Setetes Madu dan Jejak Semesta: Madu sebagai Bioindikator Lingkungan

  • Whatsapp
Penulis bersua para kolega (dok: Istimewa)

Salah seorang dari mereka ternyata seorang pakar madu, seorang Guru Besar yang menekuni lebah bukan sekadar sebagai komoditas, melainkan sebagai ilmu dan jalan hidup. Dialah Prof. Dr. Ir. Budiaman, M.P.

Penulis : Muliadi Saleh, Esais Reflektif dan Arsitek Kesadaran Sosial

PELAKITA.ID – Awalnya hanya mengantar mereka menemui seseorang. Saya belum benar-benar mengenal siapa yang akan saya antar. Wajah-wajah baru, percakapan yang masih meraba. Hanya satu sosok yang sudah akrab sejak awal, Prof. Veny Hadju yang menemani mereka.

Perbincangan pun mengalir ringan, lalu perlahan mendalam. Hingga kemudian saya tersadar.

Salah seorang dari mereka ternyata seorang pakar madu, seorang Guru Besar yang menekuni lebah bukan sekadar sebagai komoditas, melainkan sebagai ilmu dan jalan hidup. Dialah Prof. Dr. Ir. Budiaman, M.P.

Kalimatnya sederhana, namun menghentak kesadaran saya:

“Indonesia adalah surga lebah madu karena tanaman berbunga sangat melimpah. Sayangnya, anugerah itu banyak berguguran sia-sia karena masih kurangnya pemahaman cara pemanfaatannya.”

Ungkapan itu bukan keluhan, melainkan cermin. Indonesia, negeri tropis dengan musim berbunga yang hampir tak pernah putus sebenarnya menyediakan hamparan nektar tanpa akhir.

Dari hutan hujan, kebun rakyat, ladang pangan, hingga pekarangan rumah. Namun, seperti banyak berkah lain, ia sering hadir tanpa disadari nilainya.

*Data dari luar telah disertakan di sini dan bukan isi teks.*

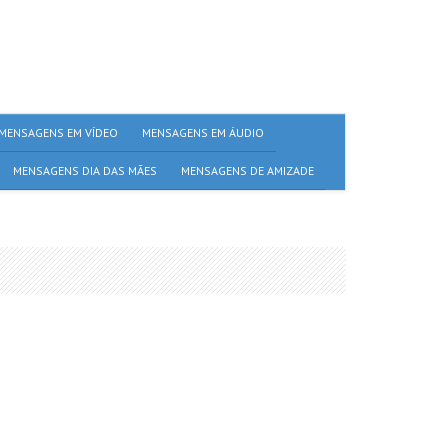
MENSAGENS EM VÍDEO
MENSAGENS EM ÁUDIO
MENSAGENS DIA DAS MÃES
MENSAGENS DE AMIZADE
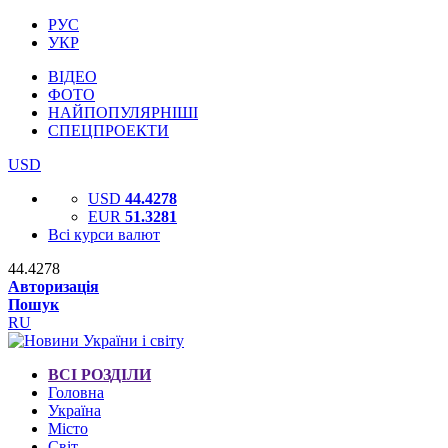
РУС
УКР
ВІДЕО
ФОТО
НАЙПОПУЛЯРНІШІ
СПЕЦПРОЕКТИ
USD
USD
44.4278
EUR
51.3281
Всі курси валют
44.4278
Авторизація
Пошук
RU
ВСІ РОЗДІЛИ
Головна
Україна
Місто
Світ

Muliadi Saleh (dok: Istimewa)

Prof. Budiaman, dosen dan peneliti lebah di Universitas Hasanuddin, mengawali kariernya sebagai pengajar Fakultas Kehutanan dengan kepakaran ilmu serangga hutan.

Kecintaannya pada lebah tumbuh sejak 1989, saat ia masih mahasiswa. Sebuah pilihan yang kala itu dianggap ganjil—meneliti serangga yang lebih sering ditakuti daripada dipahami.

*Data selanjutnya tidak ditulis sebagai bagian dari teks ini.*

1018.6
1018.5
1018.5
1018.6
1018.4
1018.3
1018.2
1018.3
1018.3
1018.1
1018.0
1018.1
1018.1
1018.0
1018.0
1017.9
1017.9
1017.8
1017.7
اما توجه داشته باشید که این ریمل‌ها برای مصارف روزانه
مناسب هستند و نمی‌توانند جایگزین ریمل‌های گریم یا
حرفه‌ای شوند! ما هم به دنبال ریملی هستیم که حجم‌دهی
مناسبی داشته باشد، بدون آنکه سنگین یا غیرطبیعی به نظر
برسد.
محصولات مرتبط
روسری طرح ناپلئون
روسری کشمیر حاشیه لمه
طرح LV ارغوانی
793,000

Baginya, lebah bukan hanya objek ilmiah, tetapi juga makhluk yang memiliki kedudukan spiritual. Ia mengingatkan bahwa lebah adalah satu dari sedikit makhluk yang disebut langsung dalam wahyu: Surah An-Nahl ayat 68–69, yang menjelaskan perintah Allah kepada lebah, tentang sarang, makanan, dan madu yang menjadi syifā’—penyembuh bagi manusia.

Di titik ini, sains dan iman bertemu, bukan untuk saling menegasikan, tetapi saling menguatkan.

Selama bertahun-tahun, Prof. Budiaman berhadapan dengan satu tantangan yang sama: persepsi publik.

Lebah dianggap berbahaya, menakutkan, dan harus dijauhi.

“Padahal lebah tidak akan menyengat selama kita tidak mengganggu ratunya,” ujarnya sambil tersenyum, seolah menertawakan ketakutan manusia yang sering lahir dari ketidaktahuan.

Puluhan tahun bergelut dengan lebah, ia tak hanya menghasilkan madu. Ia membangun sebuah ekosistem pengetahuan: bee bread, royal jelly, sabun, lilin aromaterapi, sampo, hingga praktik pengobatan alternatif dengan metode sengatan lebah.

Semua itu lahir dari satu keyakinan bahwa lebah bukan ancaman, melainkan mitra peradaban.

Dari titik inilah kesadaran saya bergeser. Lebah bukan hanya penghasil madu, dan madu bukan sekadar pangan atau obat. Ia adalah rekaman ekologis. Setiap tetes madu menyimpan jejak lanskap tempat lebah terbang.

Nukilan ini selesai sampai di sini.